La historia de España se está escribiendo, una vez más, con letras minúsculas.

Para haberla escrito con mayúsculas --como se merecería la ocasión, pues hablamos del relevo generacional de una dinastía monárquica--, habría que haberle dado la voz y la palabra al pueblo español, actual súbdito de la última familia Borbón reinante en Europa; súbdito, yo diría que bastante leal, del rey Juan Carlos y del inminente rey Felipe VI.

¿Por qué no se ha convocado un referéndum nacional sobre la sucesión en el trono y la continuidad dinástica? Supuestamente, por temor a perder dicho referéndum, o a no obtener un porcentaje lo suficientemente abrumador como para seguir asentando la Corona en sólidos cimientos. Pero... ¿de verdad alguien, algún asesor palaciego en algún momento temió perder esa consulta y por ello la desaconsejó? Erróneamente. Muchos estamos absolutamente seguros de que habría salido adelante y, con ella, el apoyo de un pueblo a su Jefe de Estado y Rey.

Se ha preferido, en lugar de las urnas, votar en sede parlamentaria, como dicen ahora los sedentes portavoces de los grupos.
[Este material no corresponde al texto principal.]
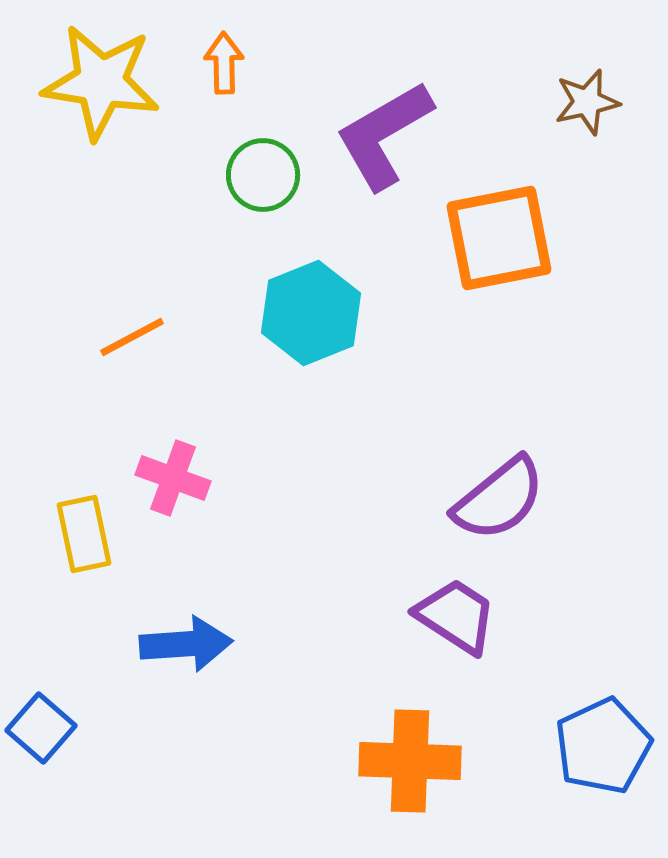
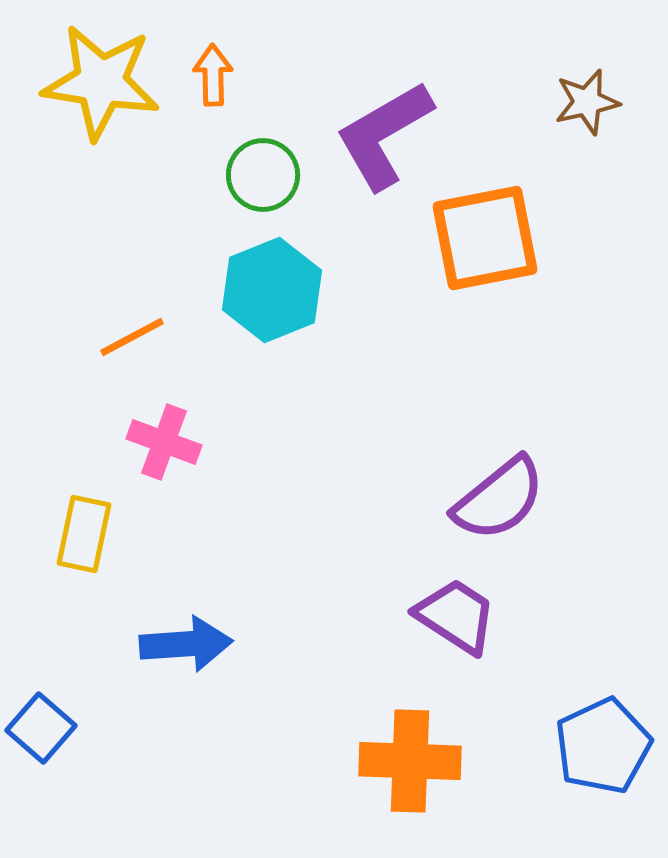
orange arrow: moved 11 px left, 12 px down
orange square: moved 14 px left
cyan hexagon: moved 39 px left, 23 px up
pink cross: moved 9 px left, 36 px up
yellow rectangle: rotated 24 degrees clockwise
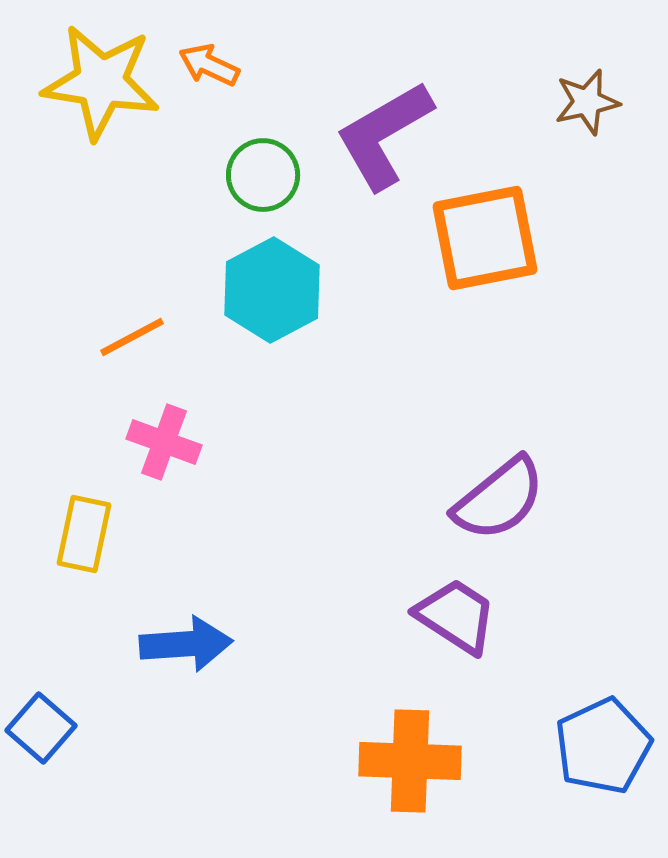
orange arrow: moved 4 px left, 10 px up; rotated 64 degrees counterclockwise
cyan hexagon: rotated 6 degrees counterclockwise
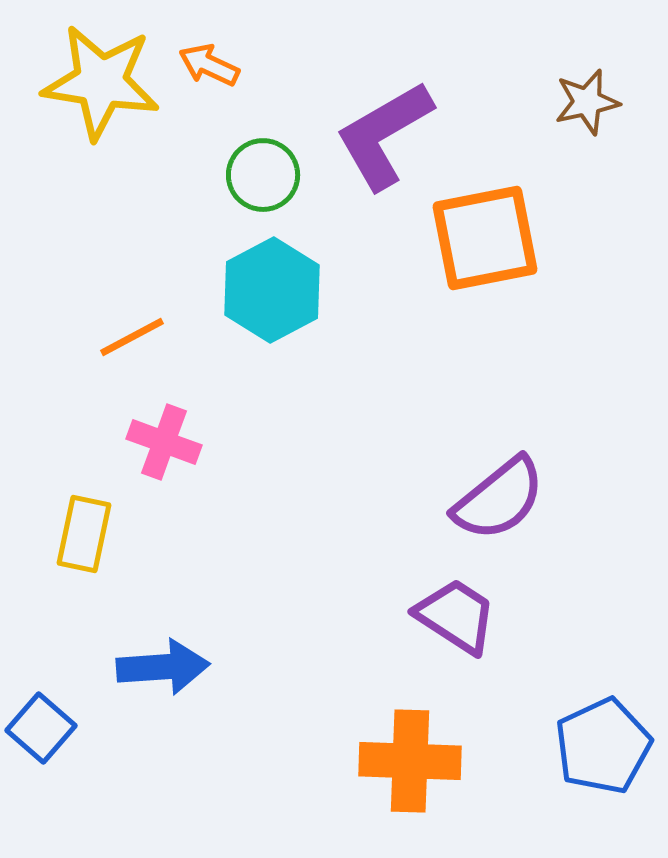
blue arrow: moved 23 px left, 23 px down
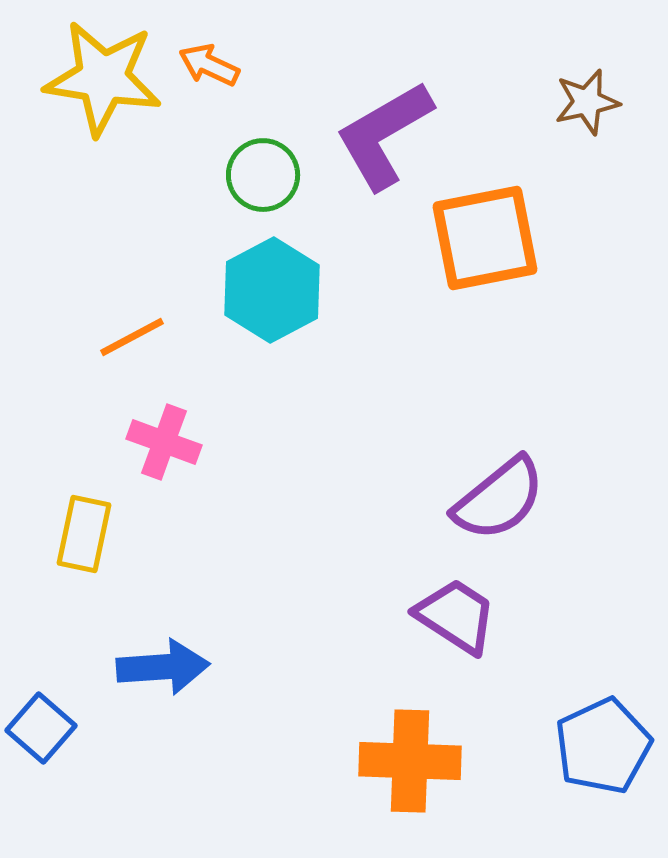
yellow star: moved 2 px right, 4 px up
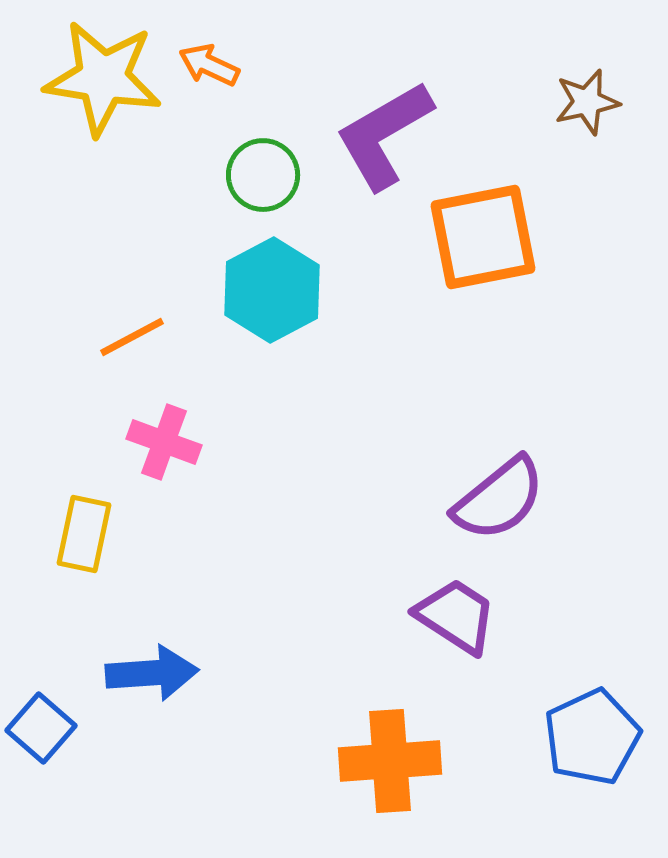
orange square: moved 2 px left, 1 px up
blue arrow: moved 11 px left, 6 px down
blue pentagon: moved 11 px left, 9 px up
orange cross: moved 20 px left; rotated 6 degrees counterclockwise
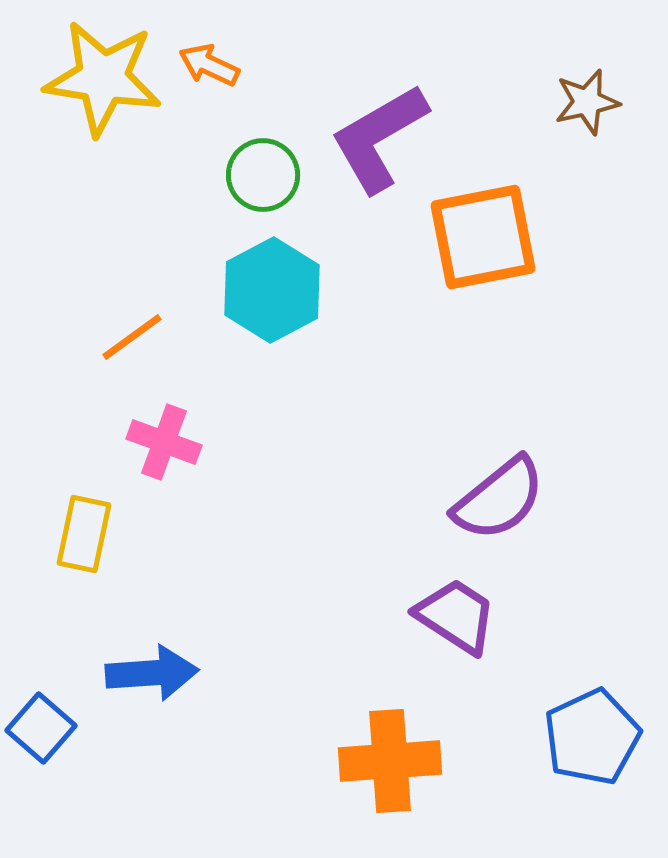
purple L-shape: moved 5 px left, 3 px down
orange line: rotated 8 degrees counterclockwise
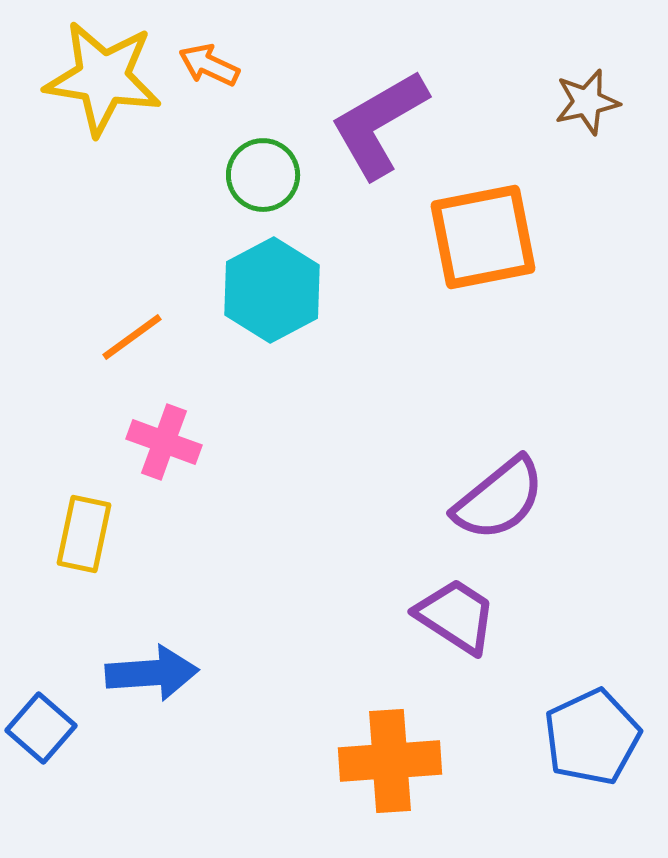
purple L-shape: moved 14 px up
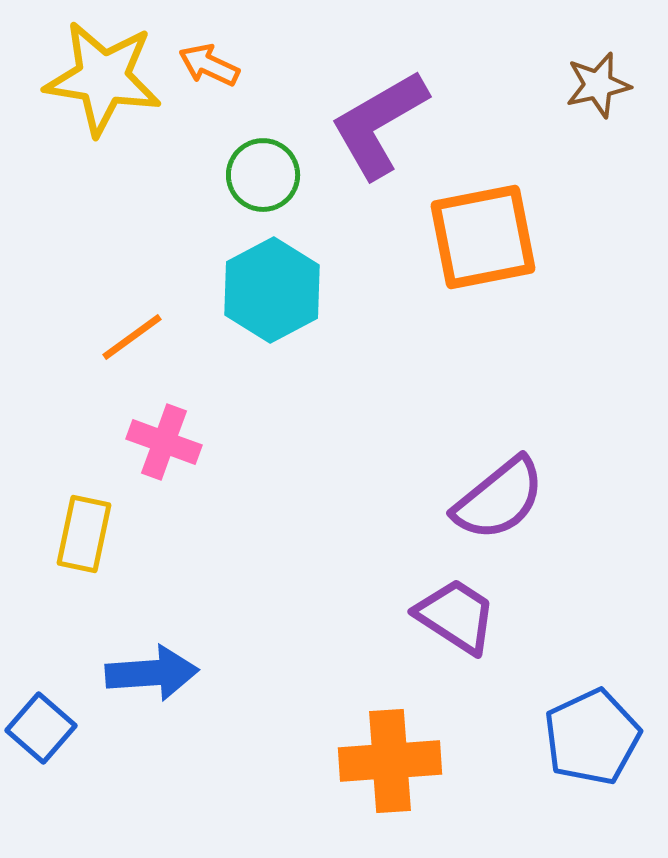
brown star: moved 11 px right, 17 px up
Y hacerlo aplicando el pacto mayoritario nacional que no se pudo orquestar para combatir la crisis económica ni otros temas de relieve patrio. Cerrando filas PP y PSOE en la proclamación del príncipe Felipe y confiando en que sus votos, por siempre jamás, no abran nunca la Cámara de los Diputados a la factible votación de una República.

Visto así, el mantenimiento de la Corona dependerá de los votos que obtenga en el Congreso. Pero ¿qué pasará el día en que PSOE y PP no sumen mayoría? ¿Y qué sucederá el día en que los socialistas dejen de proclamarse coyunturalmente monárquicos para plantear al país la conveniencia de instaurar la III República?

De resultas de todas estas operaciones de salón, y de una proclamación casi a puerta cerrada, sin presencia extranjera, la Monarquía española saldrá, temo, debilitada, porque se acoge a lo circunstancial, a lo contingente, y liga su futuro a la matemática de las Cámaras de represen-

tantes, con el riesgo que eso supone. Ni el Rey representa a los partidos ni éstos al Príncipe ni al Rey. Fingir que es así, tomar la parte por el todo, en sinécdoque, es escribir, ya digo, la historia de España con letras minúsculas, sin capitulares y con demasiadas figuras retóricas.